Le choix de Lomé n’a rien d’anodin. Depuis plusieurs années, le Togo s’efforce de faire de sa diplomatie un instrument de médiation, de dialogue et de concertation. Avec la création de l’Alliance politique africaine en 2023, cette ambition a pris une dimension plus structurante. L’objectif n’est pas d’ajouter une organisation à un paysage institutionnel africain déjà dense. Il est de créer un espace politique où les États puissent confronter leurs analyses, rapprocher leurs positions et élaborer des réponses communes avant que les événements ne les y contraignent.
Cette approche traduit une évolution plus profonde de la pensée diplomatique africaine. La question n’est plus seulement de savoir comment réagir aux crises, mais comment les anticiper.

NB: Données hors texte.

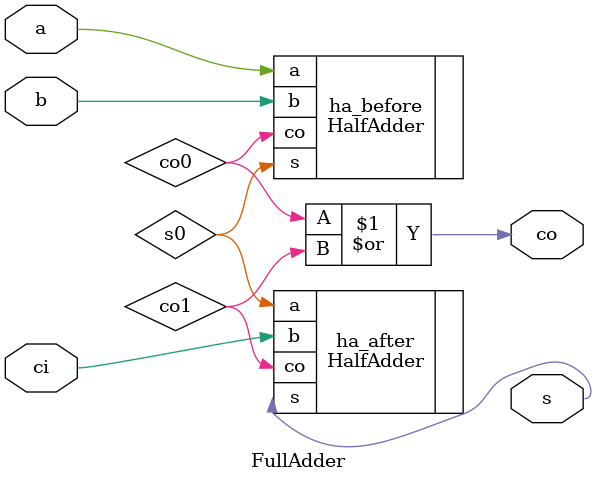
<source format=v>
module FullAdder(
	input a,
	input b,
	input ci,
	output s,
	output co);
	wire s0;
	wire co0;
	wire co1;
	HalfAdder ha_before(.a(a), .b(b), .s(s0), .co(co0));
	HalfAdder ha_after(.a(s0), .b(ci), .s(s), .co(co1));
	assign co = co0 | co1;
endmodule
</source>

Dans un environnement international où les rapports de force se recomposent rapidement, la capacité d’anticipation devient une ressource stratégique au même titre que les ressources naturelles, les infrastructures ou les capacités militaires.
Le message porté à Lomé par Faure Essozimna Gnassingbé s’inscrit dans cette logique. En appelant à une lecture systémique des crises contemporaines, le Président du Conseil rappelle une évidence souvent négligée : les défis énergétiques, alimentaires, sécuritaires et commerciaux ne constituent plus des dossiers séparés. Ils relèvent d’un même ensemble d’interdépendances qui exige des réponses coordonnées. Pour l’Afrique, cela implique de dépasser les réflexes nationaux afin de construire une véritable intelligence diplomatique collective.
Les soutiens exprimés par plusieurs dirigeants africains, notamment par Julius Maada Bio, président en exercice de la CEDEAO, illustrent l’intérêt grandissant que suscite cette démarche. Ils traduisent une prise de conscience : dans un ordre international de plus en plus concurrentiel, la dispersion des positions africaines réduit mécaniquement l’influence du continent. À l’inverse, la recherche de convergences accroît sa capacité de négociation et renforce la crédibilité de sa parole.
L’enjeu dépasse largement la crise du Moyen-Orient. Il concerne la place même de l’Afrique dans la gouvernance mondiale. Le continent représente près d’un cinquième de la population de la planète, dispose d’atouts démographiques, économiques et stratégiques considérables, mais peine encore à transformer ce poids objectif en influence politique. Cette équation ne pourra être résolue sans un investissement durable dans les mécanismes de concertation continentale.
C’est sans doute la principale leçon de Lomé. La puissance ne se mesure plus seulement à la taille des économies ou aux capacités militaires. Elle réside également dans l’aptitude à produire des analyses communes, à anticiper les ruptures et à parler d’une voix suffisamment cohérente pour être entendue.
À cet égard, la rencontre de Lomé n’apporte pas toutes les réponses. Elle pose cependant les bonnes questions. Et dans un monde où les crises s’enchaînent plus vite que les institutions ne s’adaptent, c’est déjà un premier pas décisif. L’Afrique semble avoir compris qu’elle ne peut plus attendre que les solutions viennent d’ailleurs. Elle doit désormais apprendre à construire les siennes, collectivement, avec constance et méthode. C’est à cette condition qu’elle cessera d’être le théâtre des conséquences des crises mondiales pour devenir l’un des acteurs de leur gouvernance.